TRECHO DO DOCUMENTO
::::::
Brasil vê mundo “a reboque” das revoltas árabes
ELIANE CANTANHÊDE
COLUNISTA DA FOLHA
O subsecretário-geral para a área de África e Oriente Médio do Itamaraty, embaixador Paulo Cordeiro, classifica a situação na Líbia como “guerra civil”. Diplomaticamente, porém, evitou dizer com clareza que a situação de Gaddafi é insustentável.
Para Cordeiro, que concentra no Itamaraty o acompanhamento da situação na Líbia e em outros países da região, a principal novidade é que o mundo ocidental “está a reboque” das revoltas populares do mundo árabe.
Os povos assumiram o controle das revoltas e coube às potências, como EUA e Europa, e aos demais países, como o Brasil, unificar o discurso pela democracia, não violência contra civis e atendimento às reivindicações sociais.
Ele identifica crise dos serviços de inteligência mais sofisticados do mundo, como a CIA, surpreendidos pelo movimento.
::::::
DADOS DISPONÍVEIS
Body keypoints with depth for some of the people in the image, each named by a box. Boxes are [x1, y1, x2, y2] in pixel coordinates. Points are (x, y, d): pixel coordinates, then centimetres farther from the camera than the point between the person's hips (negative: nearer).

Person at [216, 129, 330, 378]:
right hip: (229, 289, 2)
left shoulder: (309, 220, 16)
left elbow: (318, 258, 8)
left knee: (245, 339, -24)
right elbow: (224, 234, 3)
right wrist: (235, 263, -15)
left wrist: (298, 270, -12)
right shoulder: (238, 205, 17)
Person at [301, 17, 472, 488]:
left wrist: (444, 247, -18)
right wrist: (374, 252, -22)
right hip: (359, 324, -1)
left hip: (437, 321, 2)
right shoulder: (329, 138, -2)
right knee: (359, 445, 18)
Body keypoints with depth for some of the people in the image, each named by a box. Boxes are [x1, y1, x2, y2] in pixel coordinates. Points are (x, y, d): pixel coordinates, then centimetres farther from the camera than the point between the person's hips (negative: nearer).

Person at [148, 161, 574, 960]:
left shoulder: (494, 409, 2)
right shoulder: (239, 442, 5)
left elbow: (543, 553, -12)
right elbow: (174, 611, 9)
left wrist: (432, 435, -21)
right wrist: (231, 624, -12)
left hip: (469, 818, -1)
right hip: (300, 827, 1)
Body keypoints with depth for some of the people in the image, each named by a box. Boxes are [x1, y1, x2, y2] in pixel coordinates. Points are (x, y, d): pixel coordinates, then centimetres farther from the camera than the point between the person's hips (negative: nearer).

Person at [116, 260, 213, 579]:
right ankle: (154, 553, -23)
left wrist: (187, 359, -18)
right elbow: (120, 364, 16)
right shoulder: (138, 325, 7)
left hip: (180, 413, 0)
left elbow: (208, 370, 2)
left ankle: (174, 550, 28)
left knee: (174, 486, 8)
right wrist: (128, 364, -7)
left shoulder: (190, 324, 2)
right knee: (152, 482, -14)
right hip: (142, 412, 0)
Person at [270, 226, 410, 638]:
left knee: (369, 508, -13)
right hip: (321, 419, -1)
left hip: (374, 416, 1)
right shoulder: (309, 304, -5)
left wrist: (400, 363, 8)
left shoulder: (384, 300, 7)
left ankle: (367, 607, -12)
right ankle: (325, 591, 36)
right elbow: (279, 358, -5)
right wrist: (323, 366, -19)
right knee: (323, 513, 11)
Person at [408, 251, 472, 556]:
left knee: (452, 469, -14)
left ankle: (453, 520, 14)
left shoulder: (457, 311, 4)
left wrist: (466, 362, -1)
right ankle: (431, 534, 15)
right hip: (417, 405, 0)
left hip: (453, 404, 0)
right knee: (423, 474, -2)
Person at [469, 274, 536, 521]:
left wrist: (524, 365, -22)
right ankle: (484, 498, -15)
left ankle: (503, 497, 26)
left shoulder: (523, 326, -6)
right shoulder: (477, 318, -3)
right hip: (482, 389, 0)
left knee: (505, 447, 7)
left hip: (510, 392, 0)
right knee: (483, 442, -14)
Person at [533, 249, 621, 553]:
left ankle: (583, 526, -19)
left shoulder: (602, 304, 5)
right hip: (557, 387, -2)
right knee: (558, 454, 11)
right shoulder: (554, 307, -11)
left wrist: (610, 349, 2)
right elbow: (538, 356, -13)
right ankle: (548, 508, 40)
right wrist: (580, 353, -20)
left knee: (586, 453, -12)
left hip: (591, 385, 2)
::::::
TAREFAS
a. Responda com base no texto sobre as revoltas árabes:
(i) Como o embaixador Paulo Cordeiro classifica a situação na Líbia?
(ii) Segundo Cordeiro, qual é a principal novidade em relação ao mundo ocidental?
(iii) Que serviço de inteligência o texto cita como exemplo dos que foram surpreendidos pelo movimento?
b. Traduza para o inglês esta frase do texto sobre as revoltas árabes: "Ele identifica crise dos serviços de inteligência mais sofisticados do mundo, como a CIA, surpreendidos pelo movimento."
c. Dê continuidade ao texto sobre as revoltas árabes a partir da última frase apresentada.

RESPOSTAS ESPERADAS
a.
(i) Ele a classifica como "guerra civil".
(ii) A principal novidade é que o mundo ocidental "está a reboque" das revoltas populares do mundo árabe.
(iii) O texto cita a CIA.

b. He identifies a crisis in the world's most sophisticated intelligence services, such as the CIA, which were caught by surprise by the movement.

c.
E, como diplomatas e especialistas em geral, também evitou prever os rumos das revoltas, mas descarta saídas teocráticas: “O Irã não é bom exemplo. Não há um clero tão hierarquizado quanto o do Irã na Líbia, no Egito ou na Tunísia”, disse.
Eis o seu balanço: “A Tunísia já está caminhando para um democracia de maioria islâmica com características diferentes das nossas, ocidentais, mas uma democracia. O Egito vai caminhar; Argélia e Marrocos abriram negociações e vão também por esse caminho”.
O Brasil, diz ele, está passando ao largo da crise por ser produtor de petróleo e mais: “É visto como amigo da Líbia e dos líbios pelos dois lados, o de Gaddafi e o dos revoltosos”.